# Quoted passage
--*--
There can be little dispute over the credibility of the data which is available to amply demonstrate that colonialism for the most part aimed at developing the metropoles, and only allowed certain crumbs to the colonies as incidental by-products of exploitation. British colonial records are full of reports of Royal Commissions investigating this and that, the reports (upon which action was seldom taken) provide the best evidence of the appalling indifference of the colonial regimes to the needs of Africans. In the 1930s, there were riots throughout the West Indies because of the insupportable suffering of the African descendants who were left stranded in those parts after slavery. The Royal Commission investigating the grievances found them so shocking that the full findings were not published during the war, lest they reveal that colonialism was hardly any better than the fascism against which Britain was fighting. It was out of that investigation that the idea of establishing Colonial Development and Welfare (CD & W) was advanced. An act to that effect was passed in 1940, although it was not until 1944 that funds became available for CD & W loans to colonial administrations.
The French also had their counterpart to CD & W in the form of FIDES, set up in 1946. From the earliest days, of colonial expansion, there were two kinds of explanations of motives coming out of the metropoles. One was very frank, and appealed to the various Chambers of Commerce in European towns. It said simply that Europeans were in the colonial game because it was damn profitable, and that was that. However, there were other elements who thought it necessary to peddle a line about the welfare of the ‘uncivilised natives’. This was a continuation of earlier justifications of slavery on the grounds that it carried the heathen Africans to Christian lands. As colonialism came under heavy criticism during the last decades, more deliberate efforts were made to whitewash it. Both CD & W and FIDES were part of the public relations propaganda of colonialism, striving to mask and deny its viciousness.
Above all, both FIDES and CD & W were born of post-war conditions in Europe, at the time when Western European capitalist nations were desperately falling back on colonies to save them vis-à-vis Socialism and even from the competition of the U.S.A. Mr. Bevin, a noted labour leader turned traitor to his class and spokesman for British capitalism, made the observation that ‘The other two world Powers, the United States and Soviet Russia, have tremendous resources. If Western Europe is to achieve its balance of payments and to get a world equilibrium, it is essential that (African) resources should be developed, and made available.’ Any close study of the operations of CD & W and FIDES reveals clearly that they had nothing to do with African development but a great deal to do with the welfare of capitalist Europe.
The so-called development funds for Africa went almost exclusively into the building of economic infrastructure and into the provision of certain social services. Of the CD & W grants between 1946 and 1956, less than 1 %, was allocated to industries In the case of FIDES from 1949 to 1953, the corresponding figure was less than 0.50%. Agriculture fared very little better, although that was of course the principal activity in which Africans were engaged. The colonial administration of Nigeria set up a Ten Year Plan, with hopes of borrowing heavily from CD & W funds. In that Plan, the sum of £1,824,000 was voted for agriculture out of a total of £53,000,000. Most of that agricultural grant was to be consumed by constructing an agricultural school and for providing salaries for British ‘experts’.
--*--
# Given problem 1
Starting at the entry line containing "region: North Brabant" and ending with the last line of the entries, swap every "longitude" for "lon" and reproduce those lines with nothing else altered. Leave the pictures out.

[Dataset entries]
--*--
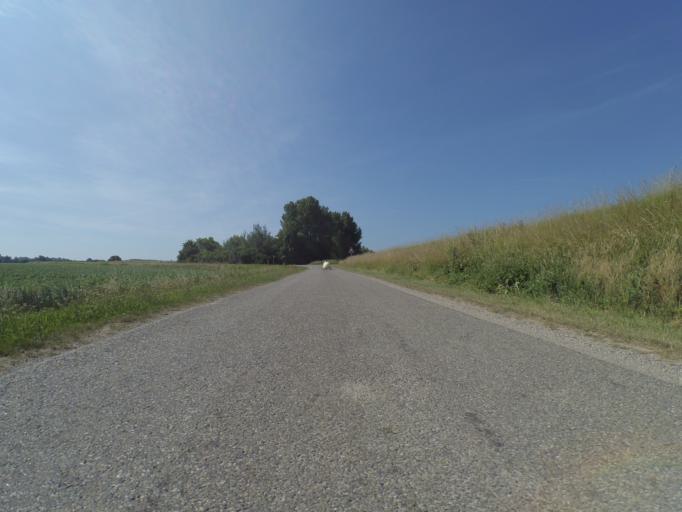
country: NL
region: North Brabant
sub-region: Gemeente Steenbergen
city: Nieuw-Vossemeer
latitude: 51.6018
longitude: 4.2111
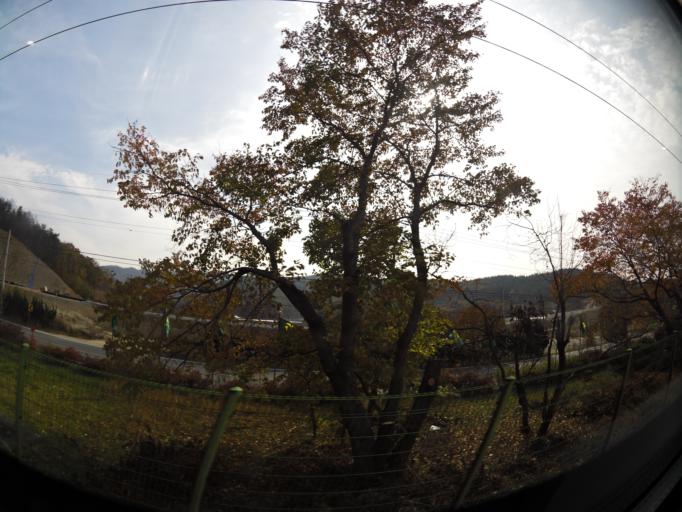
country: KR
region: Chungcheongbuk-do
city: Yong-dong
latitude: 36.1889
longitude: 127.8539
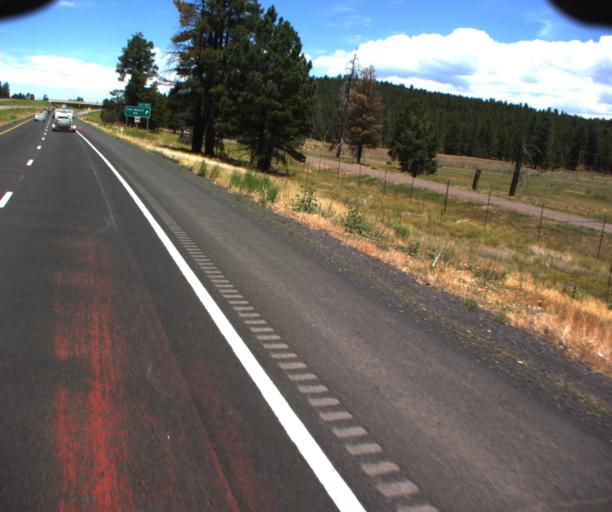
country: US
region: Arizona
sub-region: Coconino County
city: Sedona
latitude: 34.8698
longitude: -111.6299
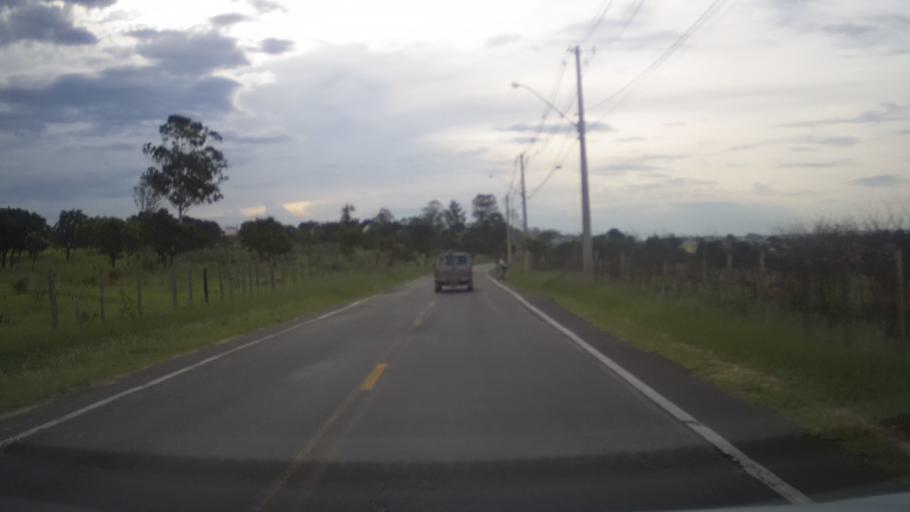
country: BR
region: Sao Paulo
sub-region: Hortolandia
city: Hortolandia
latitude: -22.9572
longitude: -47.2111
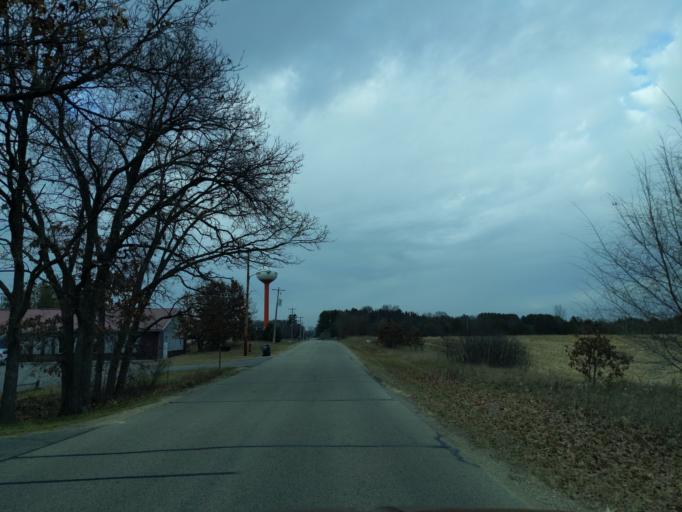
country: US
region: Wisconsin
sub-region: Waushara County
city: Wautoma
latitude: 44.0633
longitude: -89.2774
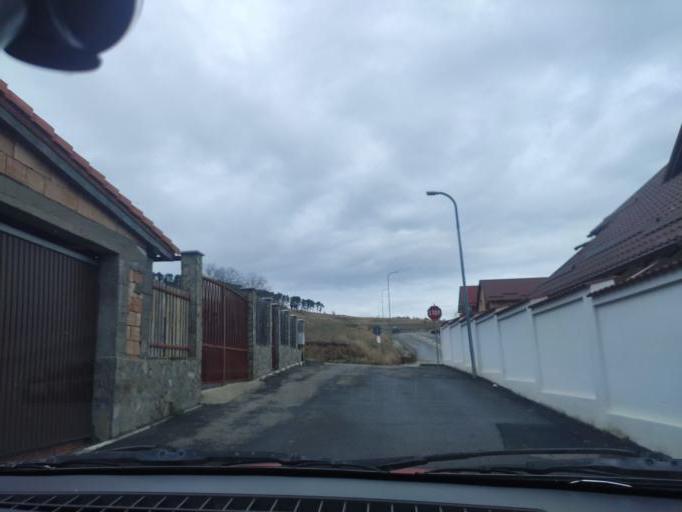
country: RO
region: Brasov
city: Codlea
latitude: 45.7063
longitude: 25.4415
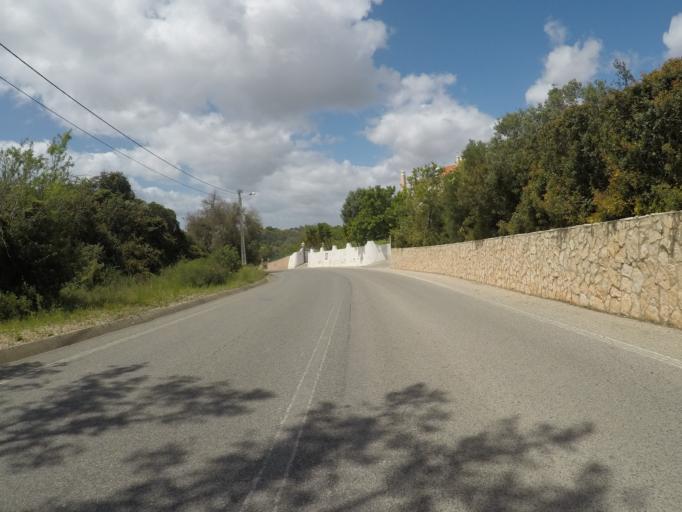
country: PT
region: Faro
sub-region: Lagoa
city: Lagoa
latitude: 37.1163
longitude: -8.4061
--*--
# Given problem 2
According to the passage on colonial development funds, in what year was FIDES set up?

# Exercise output 1
region: North Brabant
sub-region: Gemeente Steenbergen
city: Nieuw-Vossemeer
latitude: 51.6018
lon: 4.2111
country: KR
region: Chungcheongbuk-do
city: Yong-dong
latitude: 36.1889
lon: 127.8539
country: US
region: Arizona
sub-region: Coconino County
city: Sedona
latitude: 34.8698
lon: -111.6299
country: BR
region: Sao Paulo
sub-region: Hortolandia
city: Hortolandia
latitude: -22.9572
lon: -47.2111
country: US
region: Wisconsin
sub-region: Waushara County
city: Wautoma
latitude: 44.0633
lon: -89.2774
country: RO
region: Brasov
city: Codlea
latitude: 45.7063
lon: 25.4415
country: PT
region: Faro
sub-region: Lagoa
city: Lagoa
latitude: 37.1163
lon: -8.4061

# Exercise output 2
1946